Tuesday 17/06/2002KPNQWest corporate anthem: Knock Knock Knocking On Heaven's DoorAn email arrives from my father, with a family attachment -- a JPEG of my mother. Unremarkable?
Written by Rupert Goodwins, Contributor

Tuesday 17/06/2002

KPNQWest corporate anthem: Knock Knock Knocking On Heaven's Door

An email arrives from my father, with a family attachment -- a JPEG of my mother. Unremarkable? You'd think so. The picture was taken with the L'Espion pocket digital camera I gave him for his birthday; it's fairly low resolution and takes up around 40k.

But that's the exciting thing. I couldn't make it for his birthday, so sent the camera by post. There then followed a stream of the sort of support calls that shakes any hint of complacency from the mind of people who might otherwise think computer gizmos are getting easy to use.

First, he couldn't install it. He's got his pride, so instead of calling me first of all he tried to call the helpline in the package. Only the L'Espion comes with a couple of bits of bundled software from different companies, and he tried to call the helplines for those first of all. Which didn't work, and he couldn't work out who it was who made the hardware (having looked at the packaging, I see what he means -- it's not trivial).

Then he couldn't plug in the USB port. I wasn't there for that: I know that someone came around and plugged it in properly in the end, and for the life of me I still can't see how you can fail to plug in a USB port, but you can. He did.

Finally -- finally! -- it worked. And he decided to send me pictures. Is there any reason a 60-something country vicar should know about file formats? No, of course not. Is it inevitable he'd send me enormous files (the biggest being a TIFF weighing in at over five meg), the like of which I wouldn't even know how to begin to create? It is.
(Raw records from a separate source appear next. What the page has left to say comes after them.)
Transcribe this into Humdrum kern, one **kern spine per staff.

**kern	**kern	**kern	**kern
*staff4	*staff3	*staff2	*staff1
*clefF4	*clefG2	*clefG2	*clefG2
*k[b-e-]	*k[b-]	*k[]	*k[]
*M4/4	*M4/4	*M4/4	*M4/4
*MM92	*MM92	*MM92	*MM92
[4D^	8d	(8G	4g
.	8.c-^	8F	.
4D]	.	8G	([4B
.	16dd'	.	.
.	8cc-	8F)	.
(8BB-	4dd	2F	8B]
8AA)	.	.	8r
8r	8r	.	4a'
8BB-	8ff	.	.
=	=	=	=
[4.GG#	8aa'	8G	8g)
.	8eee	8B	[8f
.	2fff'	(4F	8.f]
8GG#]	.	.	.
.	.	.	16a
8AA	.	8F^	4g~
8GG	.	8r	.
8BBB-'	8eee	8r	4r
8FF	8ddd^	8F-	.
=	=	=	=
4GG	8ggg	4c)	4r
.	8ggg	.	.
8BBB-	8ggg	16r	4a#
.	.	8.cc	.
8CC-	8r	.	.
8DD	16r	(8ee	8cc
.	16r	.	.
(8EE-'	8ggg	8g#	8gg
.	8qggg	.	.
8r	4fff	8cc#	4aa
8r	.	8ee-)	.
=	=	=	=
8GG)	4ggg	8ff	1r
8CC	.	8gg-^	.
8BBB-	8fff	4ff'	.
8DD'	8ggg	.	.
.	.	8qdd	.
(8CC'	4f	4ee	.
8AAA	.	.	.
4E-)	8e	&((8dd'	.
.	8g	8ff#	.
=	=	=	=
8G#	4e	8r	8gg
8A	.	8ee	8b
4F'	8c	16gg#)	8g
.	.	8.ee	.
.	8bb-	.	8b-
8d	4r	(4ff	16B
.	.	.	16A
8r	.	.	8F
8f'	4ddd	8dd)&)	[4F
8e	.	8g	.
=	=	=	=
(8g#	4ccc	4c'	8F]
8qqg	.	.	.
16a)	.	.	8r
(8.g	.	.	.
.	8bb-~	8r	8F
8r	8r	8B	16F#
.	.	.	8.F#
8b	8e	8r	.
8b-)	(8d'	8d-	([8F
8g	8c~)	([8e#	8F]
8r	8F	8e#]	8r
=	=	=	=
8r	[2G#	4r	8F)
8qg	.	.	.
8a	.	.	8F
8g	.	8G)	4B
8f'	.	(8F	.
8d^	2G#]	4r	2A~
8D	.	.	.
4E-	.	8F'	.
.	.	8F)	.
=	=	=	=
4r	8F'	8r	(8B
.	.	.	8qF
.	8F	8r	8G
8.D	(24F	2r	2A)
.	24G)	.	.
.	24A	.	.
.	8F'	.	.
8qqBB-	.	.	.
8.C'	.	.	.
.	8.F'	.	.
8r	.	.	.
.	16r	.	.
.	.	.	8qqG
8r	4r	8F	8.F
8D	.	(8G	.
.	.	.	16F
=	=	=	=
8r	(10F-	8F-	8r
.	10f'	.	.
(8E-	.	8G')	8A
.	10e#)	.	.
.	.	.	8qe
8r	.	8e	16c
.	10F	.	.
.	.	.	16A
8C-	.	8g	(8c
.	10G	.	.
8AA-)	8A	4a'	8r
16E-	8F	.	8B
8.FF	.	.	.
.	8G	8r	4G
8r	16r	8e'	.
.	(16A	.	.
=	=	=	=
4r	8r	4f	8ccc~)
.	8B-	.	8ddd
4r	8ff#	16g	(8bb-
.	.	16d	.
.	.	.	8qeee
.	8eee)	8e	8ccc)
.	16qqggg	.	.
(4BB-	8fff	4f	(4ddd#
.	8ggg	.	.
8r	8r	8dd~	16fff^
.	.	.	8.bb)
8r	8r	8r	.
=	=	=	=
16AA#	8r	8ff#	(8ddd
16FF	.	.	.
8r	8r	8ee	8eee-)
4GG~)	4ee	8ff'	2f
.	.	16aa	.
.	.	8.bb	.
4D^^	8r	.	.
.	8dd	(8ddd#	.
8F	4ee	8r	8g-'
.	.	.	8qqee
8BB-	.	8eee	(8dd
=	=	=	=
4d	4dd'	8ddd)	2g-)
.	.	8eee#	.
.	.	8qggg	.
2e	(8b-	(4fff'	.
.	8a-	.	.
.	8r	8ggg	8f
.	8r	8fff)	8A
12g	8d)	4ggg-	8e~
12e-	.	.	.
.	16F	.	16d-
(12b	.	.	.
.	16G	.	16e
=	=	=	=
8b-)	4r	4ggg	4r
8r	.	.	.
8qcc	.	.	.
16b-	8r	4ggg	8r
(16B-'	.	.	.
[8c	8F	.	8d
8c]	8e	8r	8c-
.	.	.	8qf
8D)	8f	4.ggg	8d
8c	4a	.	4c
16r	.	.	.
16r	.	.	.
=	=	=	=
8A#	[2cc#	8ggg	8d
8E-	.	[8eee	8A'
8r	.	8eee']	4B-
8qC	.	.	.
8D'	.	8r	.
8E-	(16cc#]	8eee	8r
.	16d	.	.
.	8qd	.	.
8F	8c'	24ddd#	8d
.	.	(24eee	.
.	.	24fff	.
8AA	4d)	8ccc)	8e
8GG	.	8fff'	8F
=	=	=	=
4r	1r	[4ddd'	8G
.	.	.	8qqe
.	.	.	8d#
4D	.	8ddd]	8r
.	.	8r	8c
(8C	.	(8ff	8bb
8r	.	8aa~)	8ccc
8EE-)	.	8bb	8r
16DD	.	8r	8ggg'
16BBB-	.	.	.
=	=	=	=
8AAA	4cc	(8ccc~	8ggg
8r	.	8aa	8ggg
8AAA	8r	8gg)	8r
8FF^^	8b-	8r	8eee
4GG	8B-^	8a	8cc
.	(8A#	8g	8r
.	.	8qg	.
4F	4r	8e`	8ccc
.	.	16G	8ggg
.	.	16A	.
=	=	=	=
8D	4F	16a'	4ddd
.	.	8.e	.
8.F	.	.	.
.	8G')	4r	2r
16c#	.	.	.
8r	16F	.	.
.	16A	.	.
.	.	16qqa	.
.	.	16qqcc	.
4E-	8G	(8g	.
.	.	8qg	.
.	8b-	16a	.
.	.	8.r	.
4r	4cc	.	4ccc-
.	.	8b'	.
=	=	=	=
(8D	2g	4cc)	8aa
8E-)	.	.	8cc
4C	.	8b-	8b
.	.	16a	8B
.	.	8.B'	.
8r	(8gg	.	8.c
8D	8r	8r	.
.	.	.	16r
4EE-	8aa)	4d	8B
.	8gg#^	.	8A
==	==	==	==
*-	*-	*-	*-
And he's on dial-up.

It was a very painful process, and that's with something as mainstream and user-oriented as you can get. Is there a market for Bluetooth, self-configuring systems and proper online support? Heavens, yes. And I have nothing but sympathy for the technical support people who are paid to deal with other people's problems such as these: the global network of digital photograph printers that's being set up will have many of these stories, I'm sure.

If anyone ever wants to check that their products are truly user-friendly, ask me and I'll put them onto the Reverend Goodwins North Cambridgeshire Usability Testing Laboratories. But be warned: none has yet survived.